_PROVIDED DATA_.
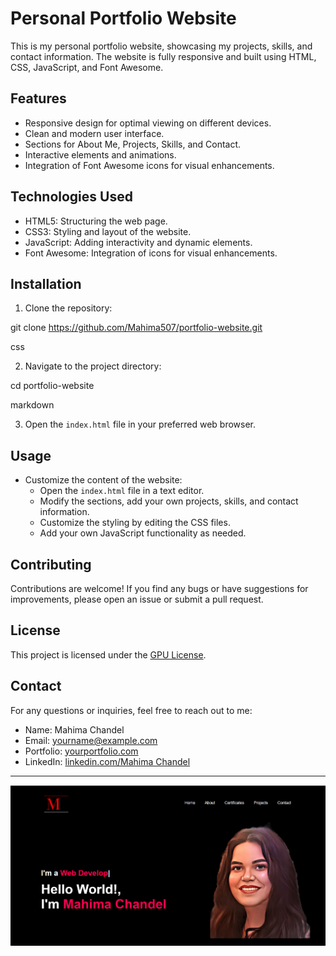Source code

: # Personal Portfolio Website

This is my personal portfolio website, showcasing my projects, skills, and contact information. The website is fully responsive and built using HTML, CSS, JavaScript, and Font Awesome.

## Features

- Responsive design for optimal viewing on different devices.
- Clean and modern user interface.
- Sections for About Me, Projects, Skills, and Contact.
- Interactive elements and animations.
- Integration of Font Awesome icons for visual enhancements.

## Technologies Used

- HTML5: Structuring the web page.
- CSS3: Styling and layout of the website.
- JavaScript: Adding interactivity and dynamic elements.
- Font Awesome: Integration of icons for visual enhancements.

## Installation

1. Clone the repository:

git clone https://github.com/Mahima507/portfolio-website.git

css

2. Navigate to the project directory:

cd portfolio-website

markdown


3. Open the `index.html` file in your preferred web browser.

## Usage

- Customize the content of the website:
  - Open the `index.html` file in a text editor.
  - Modify the sections, add your own projects, skills, and contact information.
  - Customize the styling by editing the CSS files.
  - Add your own JavaScript functionality as needed.

## Contributing

Contributions are welcome! If you find any bugs or have suggestions for improvements, please open an issue or submit a pull request.

## License

This project is licensed under the [GPU License](LICENSE).

## Contact

For any questions or inquiries, feel free to reach out to me:

- Name: Mahima Chandel
- Email: yourname@example.com
- Portfolio: [yourportfolio.com](https://www.yourportfolio.com/)
- LinkedIn: [linkedin.com/Mahima Chandel](https://www.linkedin.com/in/mahima-chandel-819606204)
---
![logo](https://github.com/Mahima507/Portfolio_Website/blob/main/website%20photo.png)
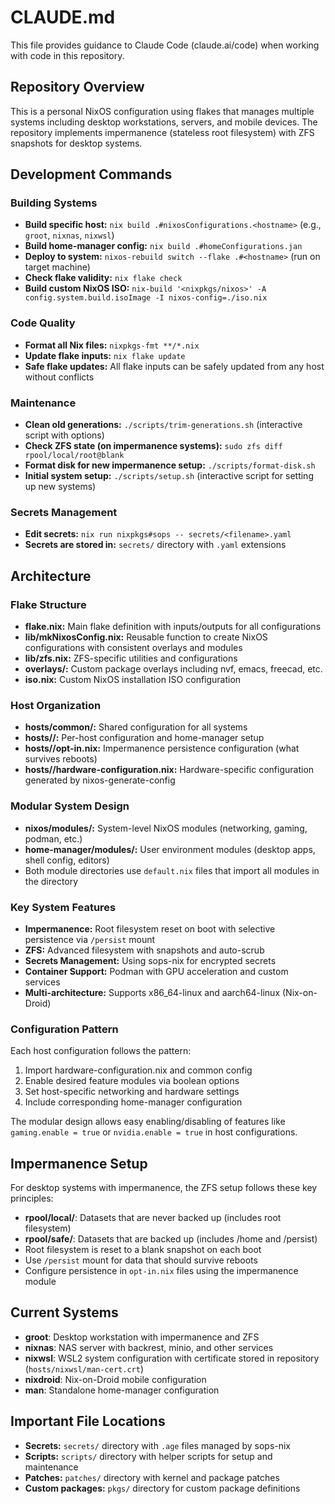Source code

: # CLAUDE.md

This file provides guidance to Claude Code (claude.ai/code) when working with code in this repository.

## Repository Overview

This is a personal NixOS configuration using flakes that manages multiple systems including desktop workstations, servers, and mobile devices. The repository implements impermanence (stateless root filesystem) with ZFS snapshots for desktop systems.

## Development Commands

### Building Systems
- **Build specific host:** `nix build .#nixosConfigurations.<hostname>` (e.g., `groot`, `nixnas`, `nixwsl`)
- **Build home-manager config:** `nix build .#homeConfigurations.jan`
- **Deploy to system:** `nixos-rebuild switch --flake .#<hostname>` (run on target machine)
- **Check flake validity:** `nix flake check`
- **Build custom NixOS ISO:** `nix-build '<nixpkgs/nixos>' -A config.system.build.isoImage -I nixos-config=./iso.nix`

### Code Quality
- **Format all Nix files:** `nixpkgs-fmt **/*.nix`
- **Update flake inputs:** `nix flake update`
- **Safe flake updates:** All flake inputs can be safely updated from any host without conflicts

### Maintenance
- **Clean old generations:** `./scripts/trim-generations.sh` (interactive script with options)
- **Check ZFS state (on impermanence systems):** `sudo zfs diff rpool/local/root@blank`
- **Format disk for new impermanence setup:** `./scripts/format-disk.sh`
- **Initial system setup:** `./scripts/setup.sh` (interactive script for setting up new systems)

### Secrets Management
- **Edit secrets:** `nix run nixpkgs#sops -- secrets/<filename>.yaml`
- **Secrets are stored in:** `secrets/` directory with `.yaml` extensions

## Architecture

### Flake Structure
- **flake.nix:** Main flake definition with inputs/outputs for all configurations
- **lib/mkNixosConfig.nix:** Reusable function to create NixOS configurations with consistent overlays and modules
- **lib/zfs.nix:** ZFS-specific utilities and configurations
- **overlays/:** Custom package overlays including nvf, emacs, freecad, etc.
- **iso.nix:** Custom NixOS installation ISO configuration

### Host Organization
- **hosts/common/:** Shared configuration for all systems
- **hosts/<hostname>/:** Per-host configuration and home-manager setup
- **hosts/<hostname>/opt-in.nix:** Impermanence persistence configuration (what survives reboots)
- **hosts/<hostname>/hardware-configuration.nix:** Hardware-specific configuration generated by nixos-generate-config

### Modular System Design
- **nixos/modules/:** System-level NixOS modules (networking, gaming, podman, etc.)
- **home-manager/modules/:** User environment modules (desktop apps, shell config, editors)
- Both module directories use `default.nix` files that import all modules in the directory

### Key System Features
- **Impermanence:** Root filesystem reset on boot with selective persistence via `/persist` mount
- **ZFS:** Advanced filesystem with snapshots and auto-scrub
- **Secrets Management:** Using sops-nix for encrypted secrets
- **Container Support:** Podman with GPU acceleration and custom services
- **Multi-architecture:** Supports x86_64-linux and aarch64-linux (Nix-on-Droid)

### Configuration Pattern
Each host configuration follows the pattern:
1. Import hardware-configuration.nix and common config
2. Enable desired feature modules via boolean options
3. Set host-specific networking and hardware settings
4. Include corresponding home-manager configuration

The modular design allows easy enabling/disabling of features like `gaming.enable = true` or `nvidia.enable = true` in host configurations.

## Impermanence Setup

For desktop systems with impermanence, the ZFS setup follows these key principles:
- **rpool/local/**: Datasets that are never backed up (includes root filesystem)
- **rpool/safe/**: Datasets that are backed up (includes /home and /persist)
- Root filesystem is reset to a blank snapshot on each boot
- Use `/persist` mount for data that should survive reboots
- Configure persistence in `opt-in.nix` files using the impermanence module

## Current Systems
- **groot**: Desktop workstation with impermanence and ZFS
- **nixnas**: NAS server with backrest, minio, and other services  
- **nixwsl**: WSL2 system configuration with certificate stored in repository (`hosts/nixwsl/man-cert.crt`)
- **nixdroid**: Nix-on-Droid mobile configuration
- **man**: Standalone home-manager configuration

## Important File Locations
- **Secrets:** `secrets/` directory with `.age` files managed by sops-nix
- **Scripts:** `scripts/` directory with helper scripts for setup and maintenance
- **Patches:** `patches/` directory with kernel and package patches
- **Custom packages:** `pkgs/` directory for custom package definitions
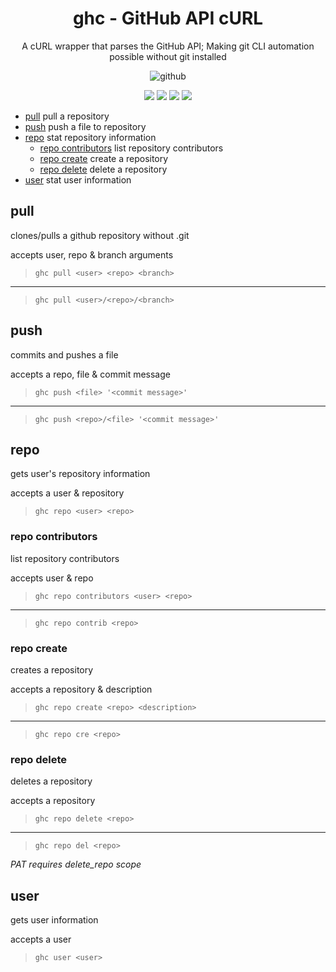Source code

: <div align="center">
<h1>ghc - GitHub API cURL</h1>
<p>A cURL wrapper that parses the GitHub API; Making git CLI automation possible without git installed</p>

![github](https://miro.medium.com/max/1200/1*9PnPjPI65fGwLiMfluVLrw.jpeg)

<img src="https://img.shields.io/badge/Shell_Script-121011?style=for-the-badge&logo=gnu-bash&logoColor=white"></img>
<img src="https://img.shields.io/badge/Made%20with-Bash-1f425f.svg"></img>
<img src=https://img.shields.io/badge/Maintained%3F-yes-green.svg></img>
<img src="https://badge-size.herokuapp.com/wick3dr0se/github-api-curl/master/ghc"></img>
</div>

- [pull](#pull) pull a repository
- [push](#push) push a file to repository
- [repo](#repo) stat repository information
  - [repo contributors](#repo-contributors) list repository contributors
  - [repo create](#repo-create) create a repository
  - [repo delete](#repo-delete) delete a repository
- [user](#user) stat user information


## pull
clones/pulls a github repository without .git  

accepts user, repo & branch arguments  
> `ghc pull <user> <repo> <branch>`

--- 
> `ghc pull <user>/<repo>/<branch>`

## push
commits and pushes a file

accepts a repo, file & commit message  
> `ghc push <file> '<commit message>'`

---
>  `ghc push <repo>/<file> '<commit message>'`

## repo
gets user's repository information

accepts a user & repository  
> `ghc repo <user> <repo>`

### repo contributors
list repository contributors

accepts user & repo  
> `ghc repo contributors <user> <repo>`

---
> `ghc repo contrib <repo>`

### repo create
creates a repository

accepts a repository & description
> `ghc repo create <repo> <description>`

---
> `ghc repo cre <repo>`

### repo delete
deletes a repository

accepts a repository  
> `ghc repo delete <repo>`

---
> `ghc repo del <repo>`

_PAT requires delete_repo scope_

## user
gets user information

accepts a user  
> `ghc user <user>`
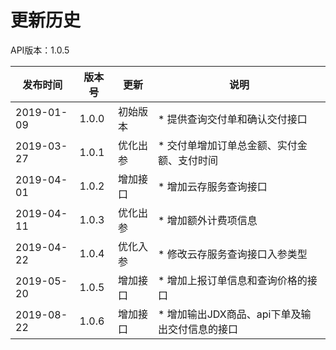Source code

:# 更新历史 #
API版本：1.0.5

|发布时间|版本号|更新|说明|
|---|---|---|---|
|2019-01-09|1.0.0|初始版本|* 提供查询交付单和确认交付接口|
|2019-03-27|1.0.1|优化出参|* 交付单增加订单总金额、实付金额、支付时间|
|2019-04-01|1.0.2|增加接口|* 增加云存服务查询接口|
|2019-04-11|1.0.3|优化出参|* 增加额外计费项信息|
|2019-04-22|1.0.4|优化入参|* 修改云存服务查询接口入参类型|
|2019-05-20|1.0.5|增加接口|* 增加上报订单信息和查询价格的接口|
|2019-08-22|1.0.6|增加接口|* 增加输出JDX商品、api下单及输出交付信息的接口|
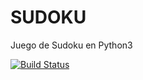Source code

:# SUDOKU
Juego de Sudoku en Python3

[![Build Status](https://travis-ci.org/NicoBeast98/SUDOKU.svg?branch=master)](https://travis-ci.org/NicoBeast98/SUDOKU)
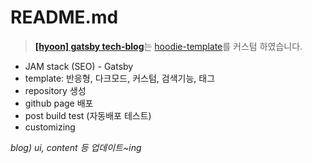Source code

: # README.md

> <b>[[hyoon] gatsby tech-blog](https://bbahna.github.io)</b>는 [hoodie-template](https://github.com/devHudi/gatsby-starter-hoodie)를 커스텀 하였습니다.

- JAM stack (SEO) - Gatsby
- template: 반응형, 다크모드, 커스텀, 검색기능, 태그
- repository 생성
- github page 배포
- post build test (자동배포 테스트)
- customizing

_blog) ui, content 등 업데이트~ing_
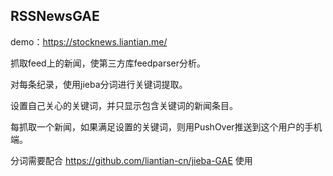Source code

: ## RSSNewsGAE

demo：https://stocknews.liantian.me/

抓取feed上的新闻，使第三方库feedparser分析。

对每条纪录，使用jieba分词进行关键词提取。

设置自己关心的关键词，并只显示包含关键词的新闻条目。

每抓取一个新闻，如果满足设置的关键词，则用PushOver推送到这个用户的手机端。

分词需要配合 https://github.com/liantian-cn/jieba-GAE 使用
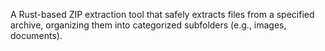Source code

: A Rust-based ZIP extraction tool that safely extracts files from a specified archive, organizing them into categorized subfolders (e.g., images, documents).
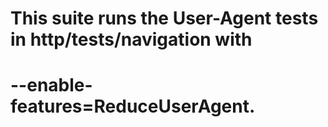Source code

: # This suite runs the User-Agent tests in http/tests/navigation with
# --enable-features=ReduceUserAgent.
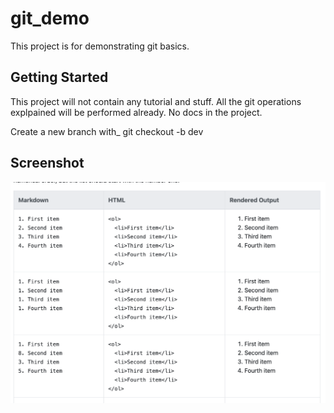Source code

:# git_demo

This project is for demonstrating git basics.

## Getting Started

This project will not contain any tutorial and stuff. All the git operations explpained will be performed already. No docs in the project.

Create a new branch with_
 git checkout -b dev

## Screenshot
![Screenshot](Screenshot.png)
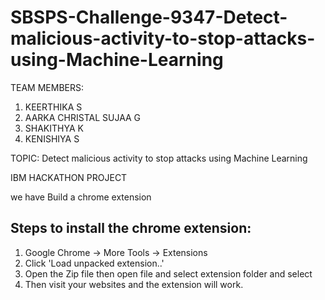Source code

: # SBSPS-Challenge-9347-Detect-malicious-activity-to-stop-attacks-using-Machine-Learning

TEAM MEMBERS:
  1. KEERTHIKA S
  2. AARKA CHRISTAL SUJAA G
  3. SHAKITHYA K
  4. KENISHIYA S
 
 
TOPIC:
  Detect malicious activity to stop attacks using Machine Learning
 
IBM HACKATHON PROJECT

we have Build a chrome extension 

## Steps to install the chrome extension:

1. Google Chrome -> More Tools -> Extensions
2. Click 'Load unpacked extension..'
3. Open the Zip file then open file and select extension folder and select
4. Then visit your websites and the extension will work. 
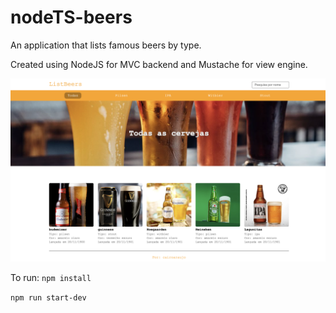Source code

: # nodeTS-beers

An application that lists famous beers by type.

Created using NodeJS for MVC backend and Mustache for view engine.

![](public/images/print.png)

To run:
`npm install`

`npm run start-dev`
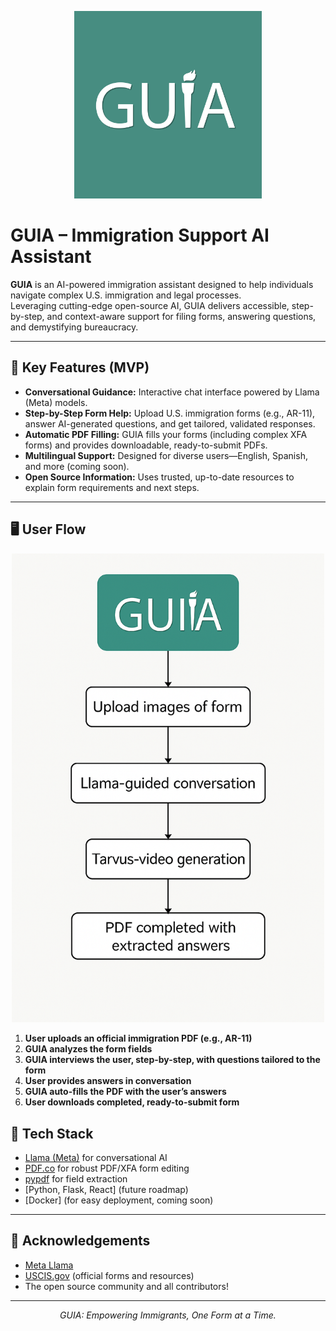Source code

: <p align="center">
  <img src="https://github.com/Aaron-Pandian/llamahackathon4-guia/raw/main/metadata/GUIA_Logo.png" alt="GUIA Logo" width="300">
</p>

# GUIA – Immigration Support AI Assistant

**GUIA** is an AI-powered immigration assistant designed to help individuals navigate complex U.S. immigration and legal processes.  
Leveraging cutting-edge open-source AI, GUIA delivers accessible, step-by-step, and context-aware support for filing forms, answering questions, and demystifying bureaucracy.

---

## 🚀 Key Features (MVP)

- **Conversational Guidance:** Interactive chat interface powered by Llama (Meta) models.
- **Step-by-Step Form Help:** Upload U.S. immigration forms (e.g., AR-11), answer AI-generated questions, and get tailored, validated responses.
- **Automatic PDF Filling:** GUIA fills your forms (including complex XFA forms) and provides downloadable, ready-to-submit PDFs.
- **Multilingual Support:** Designed for diverse users—English, Spanish, and more (coming soon).
- **Open Source Information:** Uses trusted, up-to-date resources to explain form requirements and next steps.

---

## 🖥️ User Flow

<p align="center">
  <img src="https://github.com/Aaron-Pandian/llamahackathon4-guia/raw/main/metadata/userflow.png" alt="Userflow Diagram" width="500">
</p>

1. **User uploads an official immigration PDF (e.g., AR-11)**
2. **GUIA analyzes the form fields**
3. **GUIA interviews the user, step-by-step, with questions tailored to the form**
4. **User provides answers in conversation**
5. **GUIA auto-fills the PDF with the user’s answers**
6. **User downloads completed, ready-to-submit form**

## 🧩 Tech Stack

- [Llama (Meta)](https://ai.meta.com/llama/) for conversational AI
- [PDF.co](https://pdf.co/) for robust PDF/XFA form editing
- [pypdf](https://pypdf.readthedocs.io/) for field extraction
- [Python, Flask, React] (future roadmap)
- [Docker] (for easy deployment, coming soon)

---

## 🙏 Acknowledgements

- [Meta Llama](https://ai.meta.com/llama/)
- [USCIS.gov](https://uscis.gov/) (official forms and resources)
- The open source community and all contributors!

---

<p align="center">
  <em>GUIA: Empowering Immigrants, One Form at a Time.</em>
</p>
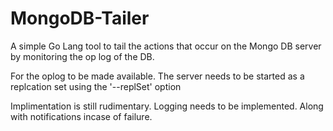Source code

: # MongoDB-Tailer

A simple Go Lang tool to tail the actions that occur on the Mongo DB server by monitoring the op log of the DB.

For the oplog to be made available. The server needs to be started as a replcation set using the '--replSet' option

Implimentation is still rudimentary. Logging needs to be implemented. Along with notifications incase of failure.

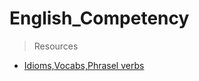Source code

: # English_Competency


> Resources

- [Idioms,Vocabs,Phrasel verbs](https://drive.google.com/drive/folders/15IQ4SIcfrnAXVV710-7E4ZT9vQhvdkI2?usp=share_link)
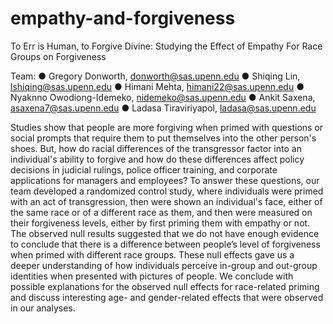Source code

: # empathy-and-forgiveness
To Err is Human, to Forgive Divine: Studying the Effect of Empathy For Race Groups on Forgiveness

Team:
● Gregory Donworth, donworth@sas.upenn.edu
● Shiqing Lin, lshiqing@sas.upenn.edu
● Himani Mehta, himani22@sas.upenn.edu
● Nyaknno Owodiong-Idemeko, nidemeko@sas.upenn.edu
● Ankit Saxena, asaxena7@sas.upenn.edu
● Ladasa Tiraviriyapol, ladasa@sas.upenn.edu

Studies show that people are more forgiving when primed with questions or social prompts that require them to put themselves into the other person's shoes. But, how do racial differences of the transgressor factor into an individual's ability to forgive and how do these differences affect policy decisions in judicial rulings, police officer training, and corporate applications for managers and employees? To answer these questions, our team developed a randomized control study, where individuals were primed with an act of transgression, then were shown an individual's face, either of the same race or of a different race as them, and then were measured on their forgiveness levels, either by first priming them with empathy or not. The observed null results suggested that we do not have enough evidence to conclude that there is a difference between people’s level of forgiveness when primed with different race groups. These null effects gave us a deeper understanding of how individuals perceive in-group and out-group identities when presented with pictures of people. We conclude with possible explanations for the observed null effects for race-related priming and discuss interesting age- and gender-related effects that were observed in our analyses.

_ASSIGNED TASK_. Could you pull out the lines that open with the one containing "(e.g., images, documents)." and close with the one containing "## Getting Started", copied word for word, and leave out the pictures?

_TASK ANSWER_.
: A Rust-based ZIP extraction tool that safely extracts files from a specified archive, organizing them into categorized subfolders (e.g., images, documents).
Source code

: # This suite runs the User-Agent tests in http/tests/navigation with
# --enable-features=ReduceUserAgent.
Source code

:# git_demo

This project is for demonstrating git basics.

## Getting Started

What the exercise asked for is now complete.